Maryann Izzarelli just returned from a week on our Belize island. She just wrote to me and said it was “was by far the best experience of my life” ! Wow, thanks Maryann. You know we just love to hear that.
She had a surprise encounter with a spotted eagle ray that she caught on video! What a video! She described what happened:
“I was on a lazy snorkel with a couple friends around the lagoon off the island in Belize when magic happened. Rays have always been my favorite, but I was never interested in swimming in a controlled environment, where the water was chummed, trained, etc. I was just swimming along enjoying the scenery and here out of nowhere was my unicorn. 🙂 We ended up spending about 10 minutes swimming together, I would stop or slow down and the ray would circle around and I’d swim above. I can NOT describe this experience and wish the footage was better but I just wanted to live the moment. You can’t tell but he was huge and absolutely stunning.”
Of the many fascinating marine species we encounter frequently on Adventure Island in Belize, perhaps the most exotic and majestic is the spotted eagle ray.
The dorsal spots make the spotted eagle ray a big attraction, although because of their shyness, interaction with humans isn’t common.

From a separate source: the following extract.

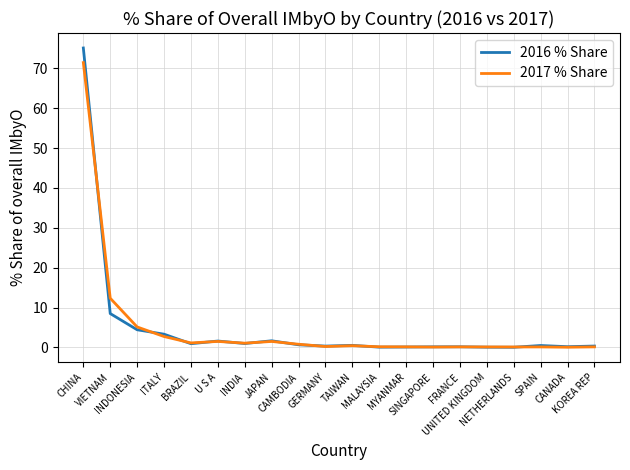

What is the greatest value displayed?

75.1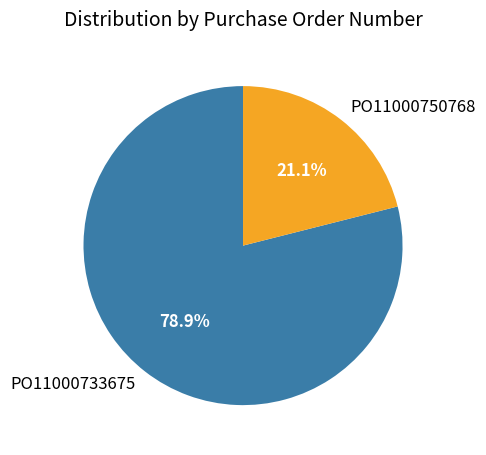

How many slices are in this pie chart?

2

Nevertheless, there have been the rare incident reported of spotted eagle rays leaping out of the water onto boats and landing on people(!)
Eagle rays are a cherished sighting for snorkelers and divers because of their large size and graceful, “flying” motion through the water.
Spotted eagle rays have flat disk-shaped bodies, deep blue or black with white spots on top with a white underbelly, and distinctive flat snouts similar to a duck’s bill.
Their tails are longer than those of other rays. The front half of the long and wing-like pectoral disk has five small gills in its underside. Mature spotted eagle rays can be up to 5 meters (16 ft) in length; the largest have a wingspan of up to 3 meters (10 ft) and a mass of 230 kilograms (507 lb).
The spotted eagleray, a cartilaginous fish of the eagle ray family, Myliobatidae, can be identified by its dark ventral surface covered in white spots or rings. Near the base of the ray’s relatively long tail, just behind the pelvic fins, are several barbed stingers.
Spotted eagle rays commonly feed on small fish and crustaceans, and will sometimes dig with their snouts to look for food buried in the sand of the sea bed. These rays are commonly observed leaping out of the water. The spotted eagle ray is hunted by a wide variety of sharks. The rays are considered Near Threatened on the IUCN Red List.